Extract every line of the listing below and repeat each one verbatim, leaving nothing out.

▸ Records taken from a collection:
━━━━━━━━━━

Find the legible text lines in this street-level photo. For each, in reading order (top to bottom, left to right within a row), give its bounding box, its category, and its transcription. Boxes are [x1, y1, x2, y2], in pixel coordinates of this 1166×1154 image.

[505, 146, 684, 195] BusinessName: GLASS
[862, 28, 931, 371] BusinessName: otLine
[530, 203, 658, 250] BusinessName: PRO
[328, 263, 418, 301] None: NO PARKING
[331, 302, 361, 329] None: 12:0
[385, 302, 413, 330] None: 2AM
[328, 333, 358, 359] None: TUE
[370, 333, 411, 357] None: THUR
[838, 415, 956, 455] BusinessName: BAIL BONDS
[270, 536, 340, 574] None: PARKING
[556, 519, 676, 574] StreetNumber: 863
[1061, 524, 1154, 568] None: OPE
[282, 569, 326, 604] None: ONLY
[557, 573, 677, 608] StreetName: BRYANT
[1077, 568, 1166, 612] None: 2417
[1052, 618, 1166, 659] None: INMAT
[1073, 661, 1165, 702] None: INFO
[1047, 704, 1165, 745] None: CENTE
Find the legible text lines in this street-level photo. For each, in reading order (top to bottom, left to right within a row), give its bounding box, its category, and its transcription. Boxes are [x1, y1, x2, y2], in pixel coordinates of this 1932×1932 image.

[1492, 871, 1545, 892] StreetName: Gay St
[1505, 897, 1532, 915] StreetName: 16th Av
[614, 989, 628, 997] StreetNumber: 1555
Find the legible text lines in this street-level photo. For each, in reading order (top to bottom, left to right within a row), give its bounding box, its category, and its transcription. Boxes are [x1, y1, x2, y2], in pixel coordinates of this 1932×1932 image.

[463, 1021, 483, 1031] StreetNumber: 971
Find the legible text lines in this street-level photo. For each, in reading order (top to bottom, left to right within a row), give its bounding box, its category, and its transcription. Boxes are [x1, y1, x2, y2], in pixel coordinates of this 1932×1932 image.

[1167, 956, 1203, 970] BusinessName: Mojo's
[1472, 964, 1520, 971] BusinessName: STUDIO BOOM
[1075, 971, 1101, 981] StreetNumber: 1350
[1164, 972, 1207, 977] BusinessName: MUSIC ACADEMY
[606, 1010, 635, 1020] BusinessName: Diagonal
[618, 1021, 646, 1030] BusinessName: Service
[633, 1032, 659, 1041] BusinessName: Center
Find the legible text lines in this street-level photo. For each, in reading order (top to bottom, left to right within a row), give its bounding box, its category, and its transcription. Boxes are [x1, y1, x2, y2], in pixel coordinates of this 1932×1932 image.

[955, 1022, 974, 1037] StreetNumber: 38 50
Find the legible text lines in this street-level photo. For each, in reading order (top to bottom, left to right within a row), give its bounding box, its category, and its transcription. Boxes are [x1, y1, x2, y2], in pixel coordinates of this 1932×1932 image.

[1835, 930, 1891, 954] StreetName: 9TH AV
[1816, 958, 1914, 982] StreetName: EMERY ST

━━━━━━━━━━

▸ Worked answer:
Find the legible text lines in this street-level photo. For each, in reading order (top to bottom, left to right within a row), give its bounding box, its category, and its transcription. Boxes are [x1, y1, x2, y2], in pixel coordinates of this 1166×1154 image.

[505, 146, 684, 195] BusinessName: GLASS
[862, 28, 931, 371] BusinessName: otLine
[530, 203, 658, 250] BusinessName: PRO
[328, 263, 418, 301] None: NO PARKING
[331, 302, 361, 329] None: 12:0
[385, 302, 413, 330] None: 2AM
[328, 333, 358, 359] None: TUE
[370, 333, 411, 357] None: THUR
[838, 415, 956, 455] BusinessName: BAIL BONDS
[270, 536, 340, 574] None: PARKING
[556, 519, 676, 574] StreetNumber: 863
[1061, 524, 1154, 568] None: OPE
[282, 569, 326, 604] None: ONLY
[557, 573, 677, 608] StreetName: BRYANT
[1077, 568, 1166, 612] None: 2417
[1052, 618, 1166, 659] None: INMAT
[1073, 661, 1165, 702] None: INFO
[1047, 704, 1165, 745] None: CENTE
Find the legible text lines in this street-level photo. For each, in reading order (top to bottom, left to right within a row), give its bounding box, its category, and its transcription. Boxes are [x1, y1, x2, y2], in pixel coordinates of this 1932×1932 image.

[1492, 871, 1545, 892] StreetName: Gay St
[1505, 897, 1532, 915] StreetName: 16th Av
[614, 989, 628, 997] StreetNumber: 1555
Find the legible text lines in this street-level photo. For each, in reading order (top to bottom, left to right within a row), give its bounding box, its category, and its transcription. Boxes are [x1, y1, x2, y2], in pixel coordinates of this 1932×1932 image.

[463, 1021, 483, 1031] StreetNumber: 971
Find the legible text lines in this street-level photo. For each, in reading order (top to bottom, left to right within a row), give its bounding box, its category, and its transcription. Boxes are [x1, y1, x2, y2], in pixel coordinates of this 1932×1932 image.

[1167, 956, 1203, 970] BusinessName: Mojo's
[1472, 964, 1520, 971] BusinessName: STUDIO BOOM
[1075, 971, 1101, 981] StreetNumber: 1350
[1164, 972, 1207, 977] BusinessName: MUSIC ACADEMY
[606, 1010, 635, 1020] BusinessName: Diagonal
[618, 1021, 646, 1030] BusinessName: Service
[633, 1032, 659, 1041] BusinessName: Center
Find the legible text lines in this street-level photo. For each, in reading order (top to bottom, left to right within a row), give its bounding box, its category, and its transcription. Boxes are [x1, y1, x2, y2], in pixel coordinates of this 1932×1932 image.

[955, 1022, 974, 1037] StreetNumber: 38 50
Find the legible text lines in this street-level photo. For each, in reading order (top to bottom, left to right within a row), give its bounding box, its category, and its transcription. Boxes are [x1, y1, x2, y2], in pixel coordinates of this 1932×1932 image.

[1835, 930, 1891, 954] StreetName: 9TH AV
[1816, 958, 1914, 982] StreetName: EMERY ST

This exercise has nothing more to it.